Jess deCourcy Hinds is the solo librarian at the Bard High School, Early College library in Queens, New York. In 2010, she received a new order of books about the civil rights movement, but Hinds noticed something strange: all of the books had Dewey Decimal numbers in the 300s, meaning they were supposed to be shelved in the social sciences section. She thought that some of the books belonged in the 900s, the history section. Like books on President Obama. Because texts about the 44th President were classified as social science, he would be separated from all the other books about U.S. presidents in her library. It seemed like part of a trend. "When it came to the LGBTQ books, and the women's history books, and books on immigrant history, all of those were in the 300s as well," says Hinds. So she and her students decided to rebel, to put books about President Obama into the history section: "we just started moving them."

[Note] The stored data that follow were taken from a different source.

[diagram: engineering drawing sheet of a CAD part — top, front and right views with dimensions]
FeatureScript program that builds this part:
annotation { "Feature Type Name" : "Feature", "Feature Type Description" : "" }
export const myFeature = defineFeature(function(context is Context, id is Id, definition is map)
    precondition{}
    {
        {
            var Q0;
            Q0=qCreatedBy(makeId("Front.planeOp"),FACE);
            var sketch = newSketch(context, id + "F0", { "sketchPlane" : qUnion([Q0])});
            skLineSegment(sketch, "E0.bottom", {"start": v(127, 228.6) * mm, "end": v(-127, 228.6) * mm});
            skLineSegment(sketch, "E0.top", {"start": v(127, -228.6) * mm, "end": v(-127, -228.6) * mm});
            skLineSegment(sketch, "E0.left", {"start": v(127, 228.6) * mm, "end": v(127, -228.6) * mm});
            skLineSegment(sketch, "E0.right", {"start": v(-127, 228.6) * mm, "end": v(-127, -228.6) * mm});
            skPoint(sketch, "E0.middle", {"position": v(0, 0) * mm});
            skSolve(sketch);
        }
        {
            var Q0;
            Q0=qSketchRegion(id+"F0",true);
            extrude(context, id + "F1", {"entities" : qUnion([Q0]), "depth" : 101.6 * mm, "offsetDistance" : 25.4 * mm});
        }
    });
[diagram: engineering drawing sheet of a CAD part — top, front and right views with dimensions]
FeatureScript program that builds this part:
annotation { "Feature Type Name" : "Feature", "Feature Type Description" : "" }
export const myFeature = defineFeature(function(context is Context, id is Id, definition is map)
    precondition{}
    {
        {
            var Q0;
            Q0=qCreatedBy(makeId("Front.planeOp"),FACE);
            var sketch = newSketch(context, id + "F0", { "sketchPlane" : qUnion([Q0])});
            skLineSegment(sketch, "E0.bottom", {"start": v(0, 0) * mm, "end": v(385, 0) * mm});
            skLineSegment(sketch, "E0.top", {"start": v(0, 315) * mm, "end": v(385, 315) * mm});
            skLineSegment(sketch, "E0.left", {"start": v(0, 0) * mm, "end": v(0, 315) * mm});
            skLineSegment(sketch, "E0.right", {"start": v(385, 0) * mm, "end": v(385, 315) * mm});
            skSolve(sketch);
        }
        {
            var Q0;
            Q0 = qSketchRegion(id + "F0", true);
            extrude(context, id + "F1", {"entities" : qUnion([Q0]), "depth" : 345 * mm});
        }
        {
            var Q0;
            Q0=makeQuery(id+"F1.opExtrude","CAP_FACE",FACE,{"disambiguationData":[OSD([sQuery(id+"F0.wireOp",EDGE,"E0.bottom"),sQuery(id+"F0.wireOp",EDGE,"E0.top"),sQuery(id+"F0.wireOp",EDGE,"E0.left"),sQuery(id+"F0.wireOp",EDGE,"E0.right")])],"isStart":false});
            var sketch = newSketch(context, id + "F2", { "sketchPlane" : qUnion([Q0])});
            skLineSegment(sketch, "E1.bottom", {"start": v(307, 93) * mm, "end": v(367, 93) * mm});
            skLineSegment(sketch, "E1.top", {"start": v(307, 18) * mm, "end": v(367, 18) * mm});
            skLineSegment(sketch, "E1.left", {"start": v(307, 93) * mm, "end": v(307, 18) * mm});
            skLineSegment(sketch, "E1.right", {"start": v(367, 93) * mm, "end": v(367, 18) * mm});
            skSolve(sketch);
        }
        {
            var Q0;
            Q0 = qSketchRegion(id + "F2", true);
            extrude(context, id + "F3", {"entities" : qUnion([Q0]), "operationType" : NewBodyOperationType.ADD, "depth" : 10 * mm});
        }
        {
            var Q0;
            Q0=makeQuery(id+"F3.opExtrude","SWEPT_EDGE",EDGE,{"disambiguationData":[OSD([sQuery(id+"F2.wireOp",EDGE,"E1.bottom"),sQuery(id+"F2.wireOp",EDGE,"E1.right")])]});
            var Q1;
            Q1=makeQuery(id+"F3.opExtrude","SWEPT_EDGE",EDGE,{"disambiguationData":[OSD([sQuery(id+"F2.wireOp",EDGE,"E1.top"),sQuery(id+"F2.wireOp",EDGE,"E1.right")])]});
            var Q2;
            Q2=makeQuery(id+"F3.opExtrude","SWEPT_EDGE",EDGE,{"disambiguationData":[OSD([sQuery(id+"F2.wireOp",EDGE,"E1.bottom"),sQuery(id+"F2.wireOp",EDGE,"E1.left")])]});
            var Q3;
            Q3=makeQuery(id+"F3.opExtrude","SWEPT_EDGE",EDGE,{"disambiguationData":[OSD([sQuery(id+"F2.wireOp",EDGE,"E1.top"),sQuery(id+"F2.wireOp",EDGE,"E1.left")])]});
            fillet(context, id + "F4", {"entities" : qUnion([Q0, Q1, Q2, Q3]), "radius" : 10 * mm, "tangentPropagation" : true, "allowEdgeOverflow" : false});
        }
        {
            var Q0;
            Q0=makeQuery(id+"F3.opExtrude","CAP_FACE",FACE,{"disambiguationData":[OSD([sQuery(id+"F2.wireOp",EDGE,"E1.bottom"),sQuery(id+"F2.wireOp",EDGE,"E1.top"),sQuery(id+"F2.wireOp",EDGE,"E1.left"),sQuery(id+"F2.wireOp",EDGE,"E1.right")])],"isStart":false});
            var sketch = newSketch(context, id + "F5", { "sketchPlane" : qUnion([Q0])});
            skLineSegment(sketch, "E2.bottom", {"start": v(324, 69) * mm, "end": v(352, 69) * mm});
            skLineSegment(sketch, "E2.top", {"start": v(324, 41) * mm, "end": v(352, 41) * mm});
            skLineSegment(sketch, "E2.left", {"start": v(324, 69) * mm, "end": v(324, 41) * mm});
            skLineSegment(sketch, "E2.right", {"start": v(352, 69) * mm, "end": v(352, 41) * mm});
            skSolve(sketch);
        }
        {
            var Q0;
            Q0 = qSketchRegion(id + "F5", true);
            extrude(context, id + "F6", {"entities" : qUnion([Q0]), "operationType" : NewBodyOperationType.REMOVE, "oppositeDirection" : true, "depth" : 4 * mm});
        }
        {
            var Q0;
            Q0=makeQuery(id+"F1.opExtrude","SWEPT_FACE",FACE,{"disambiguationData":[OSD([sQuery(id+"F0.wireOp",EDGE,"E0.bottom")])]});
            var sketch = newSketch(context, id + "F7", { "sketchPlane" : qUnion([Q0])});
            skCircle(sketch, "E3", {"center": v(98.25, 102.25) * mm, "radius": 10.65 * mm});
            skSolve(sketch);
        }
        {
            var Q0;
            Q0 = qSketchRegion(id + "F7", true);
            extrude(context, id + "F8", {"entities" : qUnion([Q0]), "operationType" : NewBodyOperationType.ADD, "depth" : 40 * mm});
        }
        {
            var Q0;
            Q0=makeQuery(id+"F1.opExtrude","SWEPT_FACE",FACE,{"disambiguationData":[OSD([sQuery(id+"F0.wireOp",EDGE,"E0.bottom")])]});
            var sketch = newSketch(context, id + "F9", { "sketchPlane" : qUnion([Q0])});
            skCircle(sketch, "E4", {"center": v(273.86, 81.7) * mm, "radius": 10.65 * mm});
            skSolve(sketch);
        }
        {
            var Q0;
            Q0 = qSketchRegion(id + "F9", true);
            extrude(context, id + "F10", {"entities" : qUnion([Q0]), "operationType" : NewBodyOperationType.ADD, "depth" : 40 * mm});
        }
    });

The Dewey Decimal Classification System is a method that dates back to 1876 and is used by most libraries around the world. The second most popular system, the Library of Congress Classification System, was published in the early 1900s and based on the organization of Thomas Jefferson's personal library. These systems help patrons find books on the shelves and facilitate resource-sharing between libraries. But they also encode bias into the structure of libraries. To understand what that means for our current collections, On the Media producer Molly Schwartz spoke with Wayne A. Wiegand, a library historian and author of Irrepressible Reformer: A Biography of Melvil Dewey, Caroline Saccucci, former Dewey Program Manager at the Library of Congress, Emily Drabinski interim chief librarian of the Mina Rees Library at CUNY, and Dartmouth librarian Jill Baron from the documentary Change the Subject.
This segment originally aired in our September 3, 2021 program, Organizing Chaos.